FriendsOfSymfony / FOSElasticaBundle

Elasticsearch PHP integration for your Symfony project using Elastica.
http://friendsofsymfony.github.io
MIT License
1.25k stars 791 forks source link

Out of memory - populate #273

Closed armetiz closed 10 years ago

armetiz commented 11 years ago

Hi there, I'm testing FOSElasticaBundle & command populate

I get some out-of-memory problem with "huge" set of row, on my computer problems comes with around 100k rows on the RDBMS.

ElasticSearch is design to be used with more than 100k document.

Regards,

joelataylor commented 11 years ago

Experiencing this issue also --- any solutions?

jmikola commented 11 years ago

Is this with Propel or Doctrine? If the latter, which library and version?

Most of the memory issues reported have nothing to do with Elastica, but are related to processing a large number of Doctrine entities.

armetiz commented 11 years ago

I don't remember which version, but I've tested with Doctrine.

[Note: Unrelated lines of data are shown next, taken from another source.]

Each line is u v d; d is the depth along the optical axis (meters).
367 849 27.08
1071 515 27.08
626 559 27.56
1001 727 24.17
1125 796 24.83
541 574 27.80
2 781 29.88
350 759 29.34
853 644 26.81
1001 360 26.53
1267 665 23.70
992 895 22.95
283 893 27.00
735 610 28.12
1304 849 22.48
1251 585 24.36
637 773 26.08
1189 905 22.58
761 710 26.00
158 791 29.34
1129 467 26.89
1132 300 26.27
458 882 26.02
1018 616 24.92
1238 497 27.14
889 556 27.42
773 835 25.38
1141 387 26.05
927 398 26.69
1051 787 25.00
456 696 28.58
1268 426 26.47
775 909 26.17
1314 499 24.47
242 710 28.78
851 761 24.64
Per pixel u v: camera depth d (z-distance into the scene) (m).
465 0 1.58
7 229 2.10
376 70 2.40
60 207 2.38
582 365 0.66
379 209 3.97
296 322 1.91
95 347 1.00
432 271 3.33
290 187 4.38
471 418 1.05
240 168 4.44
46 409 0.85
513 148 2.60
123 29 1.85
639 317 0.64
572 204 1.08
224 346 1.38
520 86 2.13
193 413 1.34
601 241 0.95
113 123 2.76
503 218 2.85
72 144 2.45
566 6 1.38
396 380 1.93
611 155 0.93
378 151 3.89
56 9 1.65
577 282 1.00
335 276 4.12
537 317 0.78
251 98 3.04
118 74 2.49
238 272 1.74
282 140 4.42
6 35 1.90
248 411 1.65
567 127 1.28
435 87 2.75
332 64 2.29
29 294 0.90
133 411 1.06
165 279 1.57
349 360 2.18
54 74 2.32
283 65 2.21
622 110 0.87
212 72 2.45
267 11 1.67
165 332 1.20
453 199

joelataylor commented 11 years ago

Hmmm, that's very possible. Here's our libs:

doctrine/annotations v1.1.1 Docblock Annotations Parser doctrine/cache v1.0 Caching library offering an object-oriented API for many cache backends doctrine/collections v1.1 Collections Abstraction library doctrine/common 2.4.0-RC3 Common Library for Doctrine projects doctrine/dbal 2.3.4 Database Abstraction Layer doctrine/doctrine-bundle v1.2.0 Symfony DoctrineBundle doctrine/doctrine-migrations-bundle dev-master 6891b85 Symfony DoctrineMigrationsBundle doctrine/inflector v1.0 Common String Manipulations with regard to casing and singular/plural rules. doctrine/lexer v1.0 Base library for a lexer that can be used in Top-Down, Recursive Descent Parsers. doctrine/migrations v1.0-ALPHA1 Database Schema migrations using Doctrine DBAL doctrine/orm 2.3.4 Object-Relational-Mapper for PHP

jmikola commented 11 years ago

/me sigh of relief that it's not ODM this time

I think this is due to memory leaks in the UnitOfWork (perhaps due to circular object references). If you remove Elastica from the equation by tweaking the bundle code, can you reproduce the memory leak simply by iterating through 100k+ entities?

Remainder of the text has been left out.